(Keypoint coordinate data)
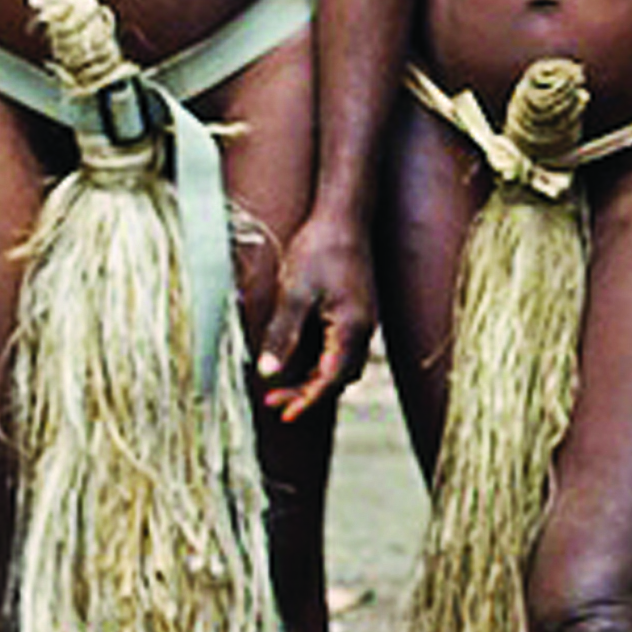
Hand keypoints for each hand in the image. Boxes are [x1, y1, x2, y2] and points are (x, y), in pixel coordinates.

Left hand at [256, 211, 375, 419]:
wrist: (345, 217)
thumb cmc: (320, 250)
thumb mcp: (295, 293)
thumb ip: (282, 335)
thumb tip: (268, 372)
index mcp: (352, 329)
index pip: (331, 379)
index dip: (307, 400)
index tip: (283, 414)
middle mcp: (363, 330)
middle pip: (339, 378)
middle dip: (307, 394)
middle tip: (273, 402)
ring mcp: (363, 322)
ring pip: (341, 365)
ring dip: (313, 380)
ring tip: (281, 386)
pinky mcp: (356, 313)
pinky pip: (340, 350)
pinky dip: (320, 362)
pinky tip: (298, 359)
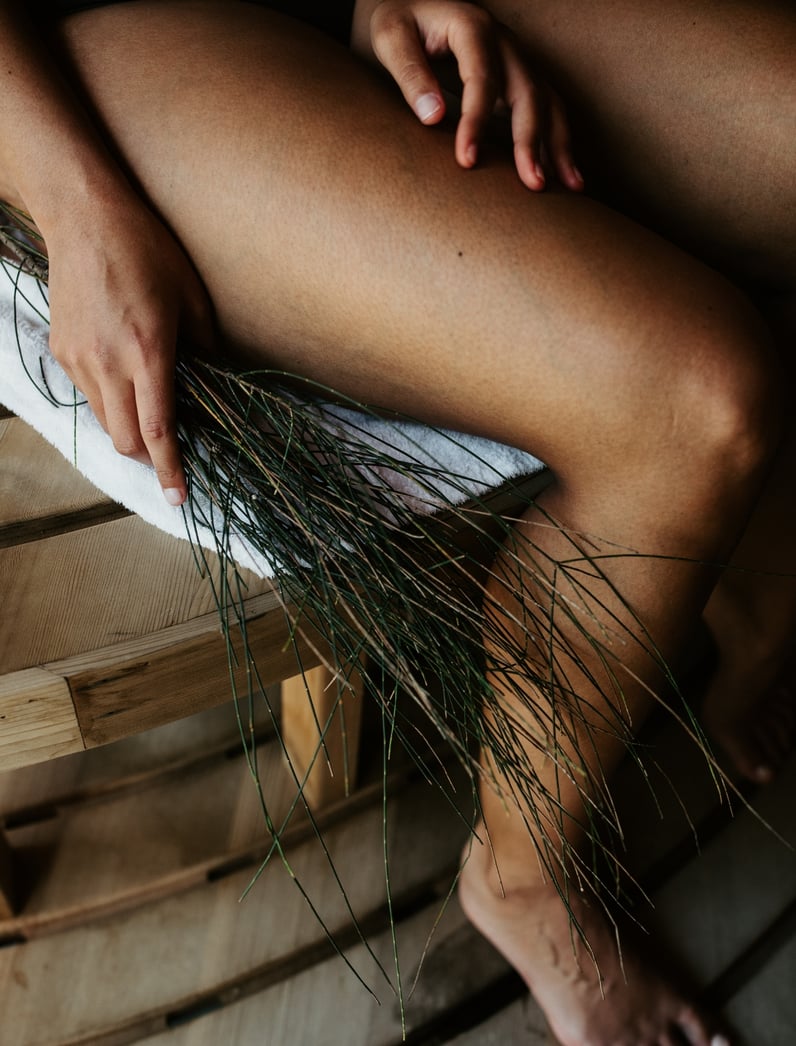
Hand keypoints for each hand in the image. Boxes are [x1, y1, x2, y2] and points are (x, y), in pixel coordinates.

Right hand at [43, 192, 212, 506]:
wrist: (84, 217)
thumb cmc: (147, 250)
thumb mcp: (191, 298)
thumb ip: (204, 348)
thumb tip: (215, 382)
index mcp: (148, 353)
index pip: (159, 430)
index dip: (169, 469)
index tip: (177, 497)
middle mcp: (109, 363)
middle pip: (127, 439)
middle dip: (149, 455)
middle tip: (170, 450)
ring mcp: (79, 359)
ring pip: (104, 422)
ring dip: (128, 429)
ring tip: (148, 410)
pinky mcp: (61, 350)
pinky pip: (87, 395)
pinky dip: (109, 402)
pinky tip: (123, 379)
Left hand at [359, 0, 582, 191]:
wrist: (416, 7)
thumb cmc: (401, 23)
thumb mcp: (391, 37)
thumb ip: (409, 73)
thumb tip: (434, 117)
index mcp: (472, 28)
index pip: (482, 79)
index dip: (476, 122)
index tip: (467, 161)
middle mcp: (504, 43)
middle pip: (528, 92)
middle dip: (531, 140)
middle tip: (533, 184)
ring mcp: (517, 61)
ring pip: (548, 101)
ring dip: (560, 144)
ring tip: (571, 186)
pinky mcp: (519, 79)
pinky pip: (547, 109)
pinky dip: (558, 141)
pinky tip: (567, 175)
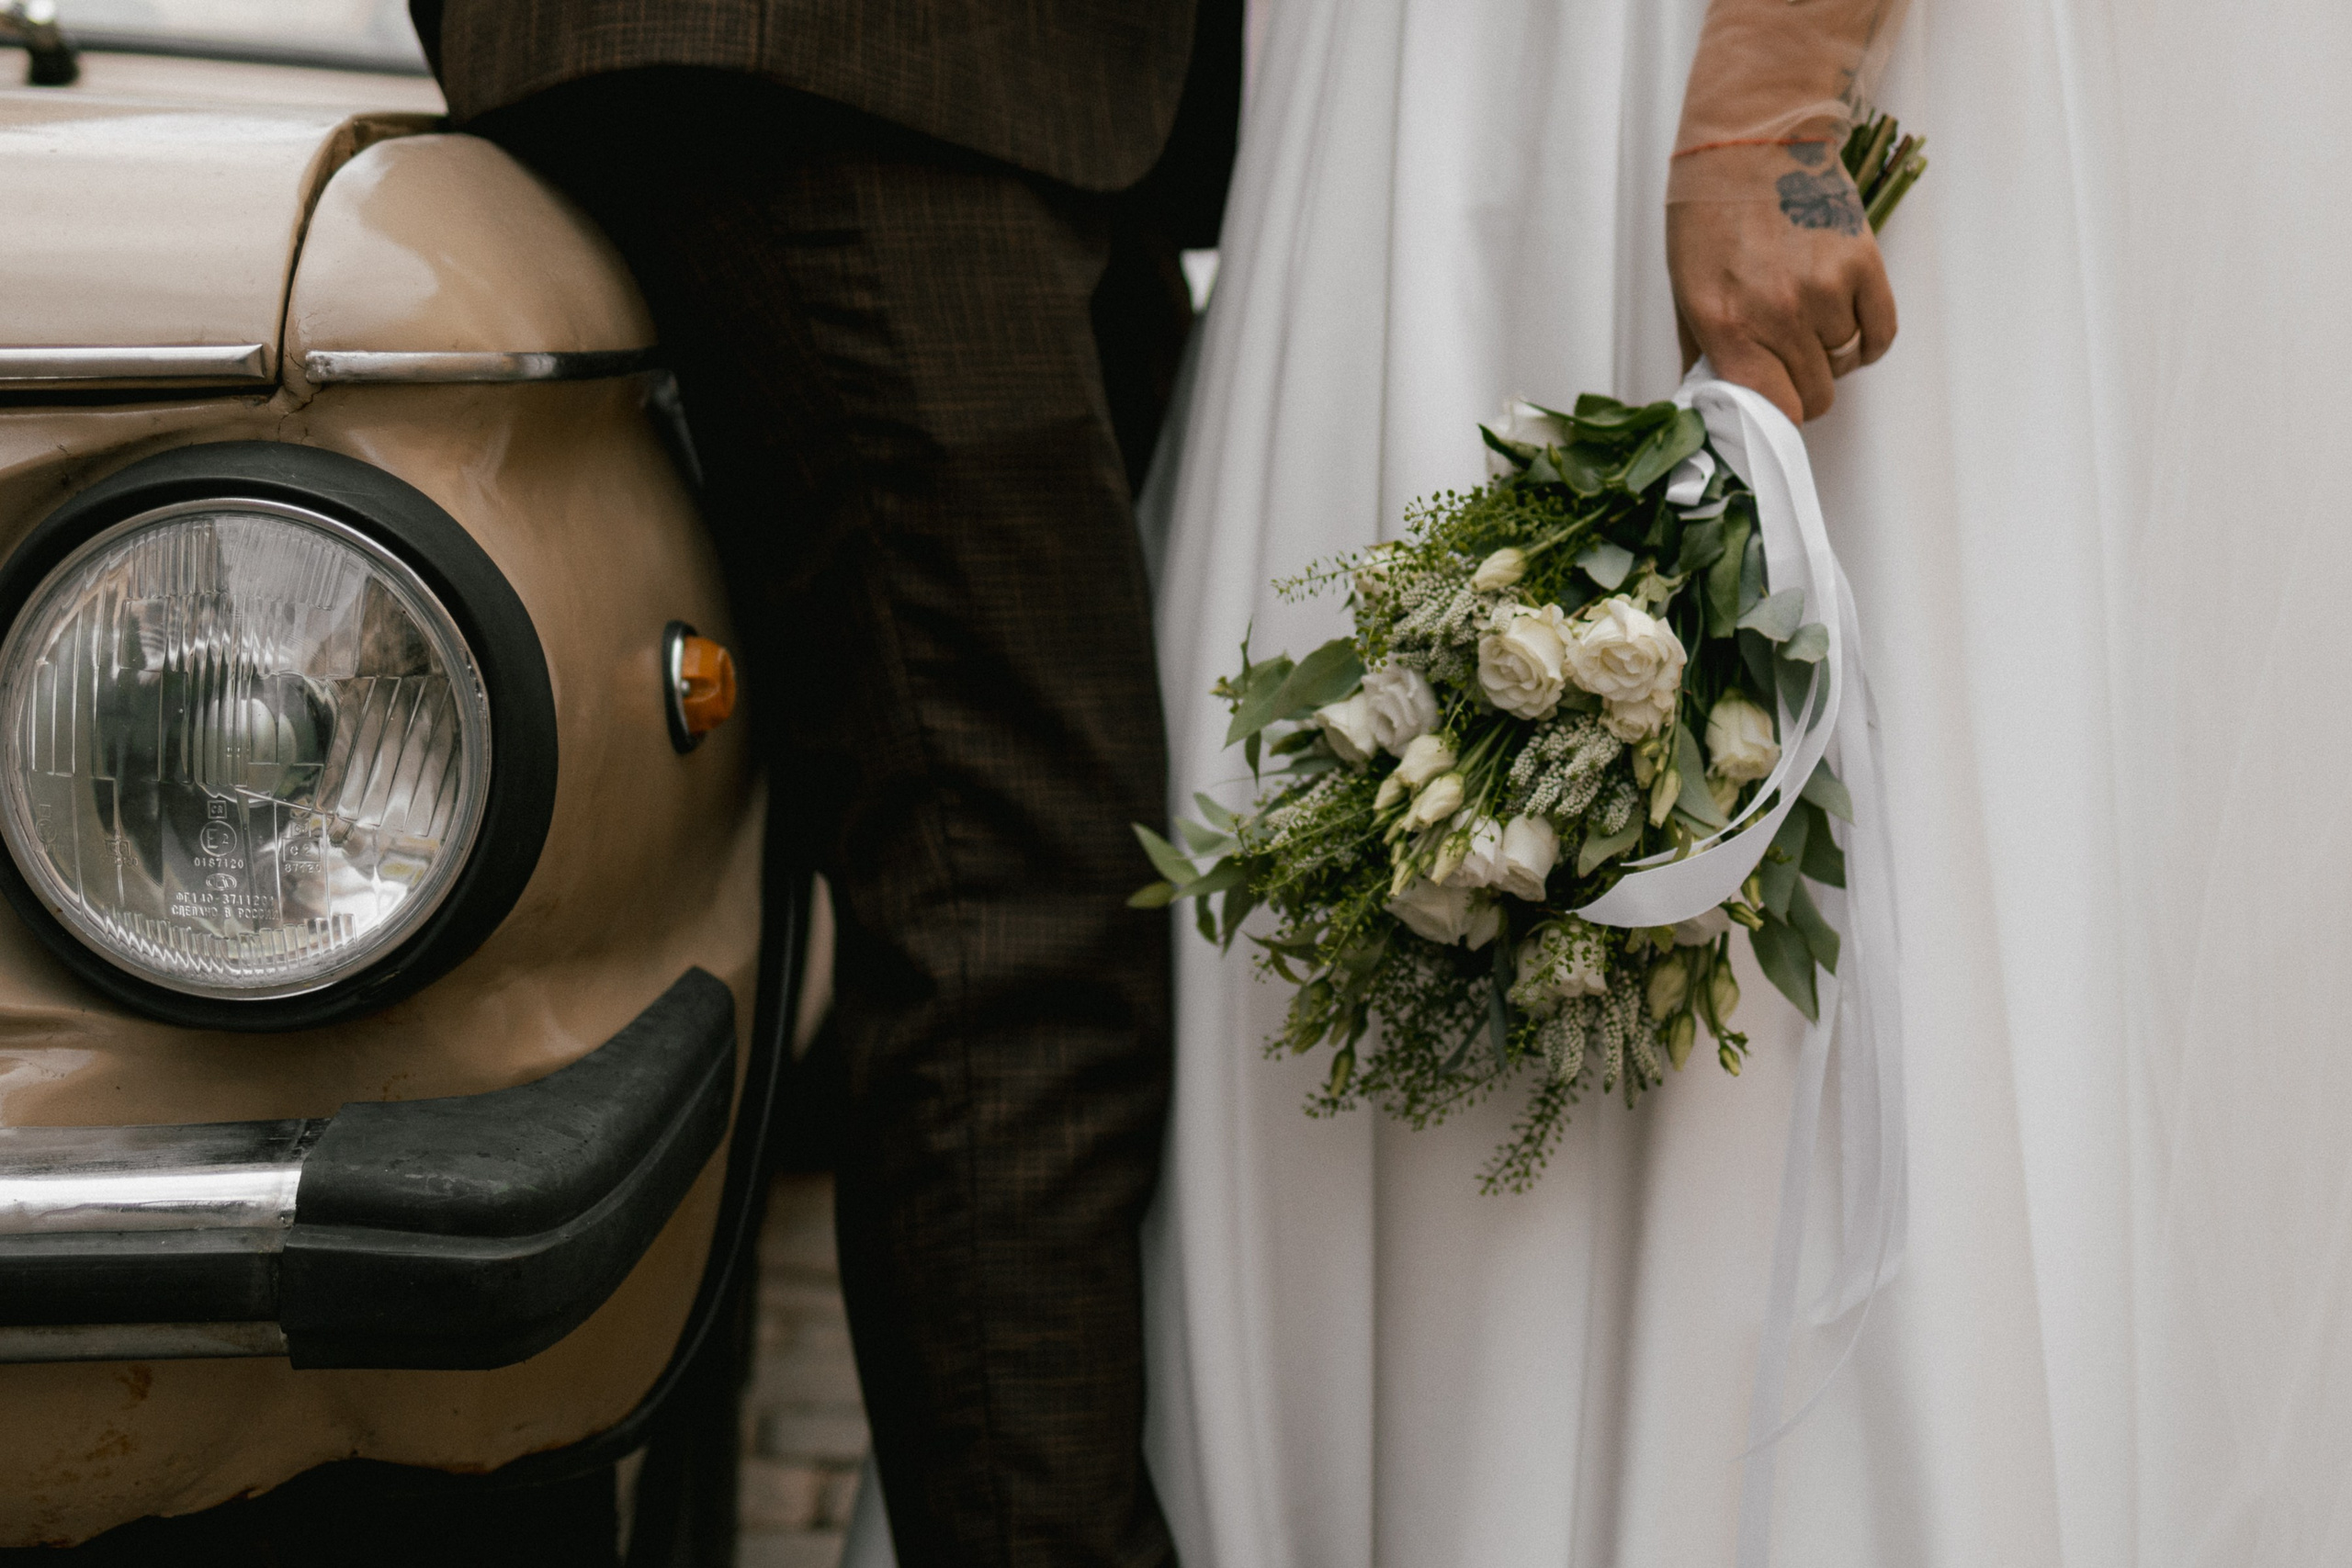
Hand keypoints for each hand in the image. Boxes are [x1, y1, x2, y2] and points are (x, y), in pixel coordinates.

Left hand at [1667, 148, 1895, 422]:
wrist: (1751, 143)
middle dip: (1802, 387)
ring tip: (1807, 318)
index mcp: (1727, 324)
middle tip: (1787, 362)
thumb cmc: (1709, 217)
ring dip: (1830, 354)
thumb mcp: (1685, 293)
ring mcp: (1825, 288)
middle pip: (1815, 394)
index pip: (1773, 410)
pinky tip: (1844, 323)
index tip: (1773, 408)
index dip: (1776, 418)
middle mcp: (1779, 313)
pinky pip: (1880, 334)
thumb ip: (1703, 357)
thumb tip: (1715, 410)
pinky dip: (1866, 340)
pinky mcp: (1862, 263)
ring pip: (1845, 362)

## Exercise brief
Your task is to restate, word for word, only those lines above that fall between the line holding "wrist: (84, 217)" and the line holding "pinky tip: (123, 379)", inclusive.

## Response for this exercise
wrist: (84, 217)
thumb cmc: (147, 250)
thumb mcp: (191, 298)
thumb ip: (204, 348)
thumb tip: (215, 382)
index mcp: (148, 353)
index pip: (159, 430)
index dip: (169, 469)
index tip: (177, 497)
middle mcp: (109, 363)
middle pip: (127, 439)
middle dip: (149, 455)
middle tip: (170, 450)
ring mcp: (79, 359)
ring pip: (104, 422)
ring dip: (128, 429)
ring tip: (148, 410)
pinky mcp: (61, 350)
pinky pip: (87, 395)
pinky dip: (109, 402)
pinky tip: (123, 379)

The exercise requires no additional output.